BIMALA
E NIKHIL
por Maria João leite de Castro
A relação entre Bimala e Nikhil, embora contextualizada na época e
no espaço, não é essencialmente diferente de uma relação amorosa em que a
mulher se subalterniza face ao homem e considera que essa subalternização é,
não só legítima e necessária, como também desejável.
Na verdade, embora Nikhil considerasse que marido e mulher são iguais no amor porque têm direitos iguais uns sobre os outros, Bimala, apesar de
reconhecer a grandeza do marido nessa afirmação, admite que, se Nikhil
aceitasse a sua adoração e veneração, ter-lhe-ia prestado um verdadeiro favor..
Penso que é neste aspecto que residem os maiores problemas que
vão, ao fim de nove anos de casamento e de suposta ilusão de felicidade,
ameaçar desmoronar toda a relação.
Tanto Nikhil como Bimala vivem contradições internas que espelham
as contradições existentes no país entre modernidade/autonomia e tradição/submissão.
Nikhil é, de facto, a personagem mais livre da narrativa. Ele
deseja também para Bimala essa autonomia e por isso não quer que ela fique
confinada à casa, ao zenana e ao purdah, mas que desabroche completamente em toda a sua verdade e força. E mesmo
quando reconhece que essa passagem do
mundo estreito para o vasto mundo é tempestuosa e pode correr o risco de a
perder, Nikhil aceita esse sofrimento em função daquilo que lhe parece justo.

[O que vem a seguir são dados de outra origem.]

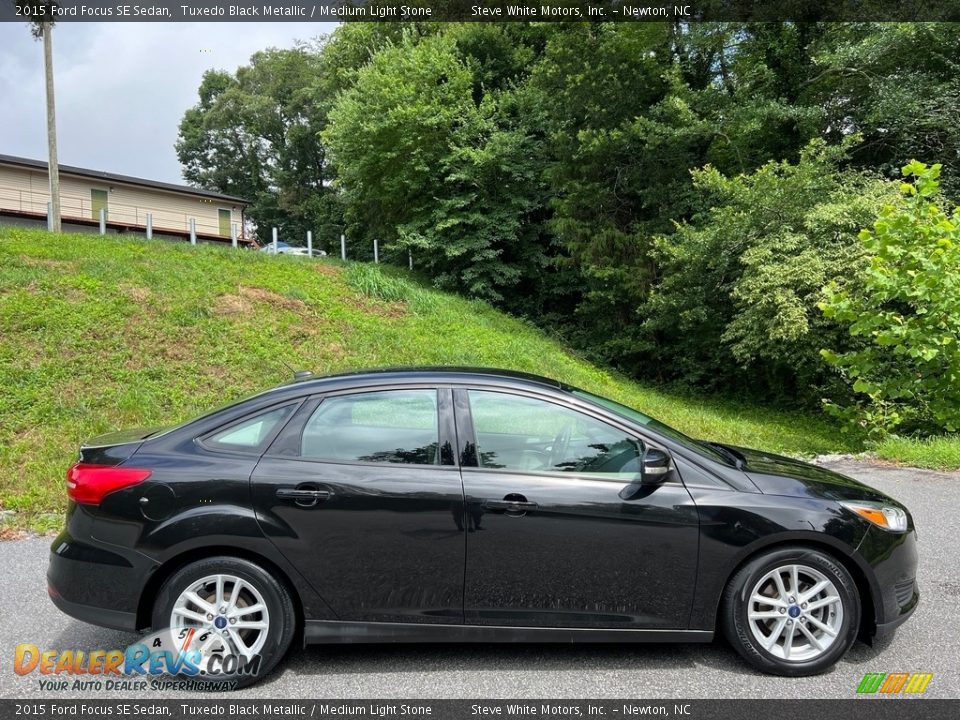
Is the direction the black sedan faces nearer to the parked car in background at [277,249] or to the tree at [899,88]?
the tree

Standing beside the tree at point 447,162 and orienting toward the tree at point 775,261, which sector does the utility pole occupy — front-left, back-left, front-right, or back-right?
back-right

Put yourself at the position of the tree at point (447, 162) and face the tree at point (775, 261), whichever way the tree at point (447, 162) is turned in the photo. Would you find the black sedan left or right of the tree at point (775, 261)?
right

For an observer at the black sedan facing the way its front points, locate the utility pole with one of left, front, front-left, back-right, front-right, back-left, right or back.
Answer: back-left

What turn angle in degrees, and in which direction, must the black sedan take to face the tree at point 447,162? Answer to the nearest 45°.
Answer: approximately 90° to its left

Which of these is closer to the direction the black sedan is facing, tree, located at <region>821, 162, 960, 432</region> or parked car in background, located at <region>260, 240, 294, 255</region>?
the tree

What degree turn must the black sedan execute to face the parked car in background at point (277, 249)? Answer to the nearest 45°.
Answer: approximately 90° to its left

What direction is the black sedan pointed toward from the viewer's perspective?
to the viewer's right
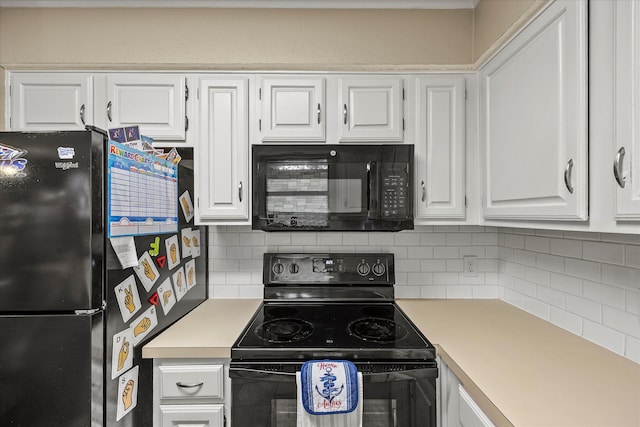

Mas qual é verdade e a força de Bimala?
Ensinada desde criança a considerar a dedicação ao marido como a própria beleza, no seu aspecto interior é
natural que, confrontada com a “modernidade” de Nikhil, se sinta
simultaneamente orgulhosa e desencantada.
Esse desencantamento agudiza-se no encontro com Sandip, pois este
personifica o ideal de masculinidade que Bimala se habituou a idolatrar:
orgulhoso, intempestivo, agressivo, apaixonado, com um discurso hipnótico e
adulador.
A entrega apaixonada à Causa
é muito mais uma entrega a Sandip do que aos ideais que ambos afirmam
professar. E essa entrega, embora Bimala a descreva como um estado de embriaguez na qual não
reconhece o seu próprio “eu”, alterna com estados de lucidez em que se debate
com sentimentos contraditórios, em que põe em causa as suas avaliações, o
carácter de Sandip e Nikhil, os seus valores, etc.
Tal como Nikhil previa, Bimala atravessa tempestuosamente o
caminho entre a casa e o mundo. E regressa a casa com maior consciência dos
valores que pretende adoptar, das escolhas que deseja fazer…talvez a verdade de
Bimala lhe tenha permitido deixar de ser peão do destino, apesar de continuar a
ajoelhar perante os pés do marido, em sinal de reverência.
Talvez a sua força e verdade se revele nas últimas páginas
quando diz (…) Havia tão pouco tempo, ainda, que me preocupara a tentar decidir o que
levaria e como o acondicionaria! Mas agora parecia-me que não precisava de
levar nada. Partir era o importante.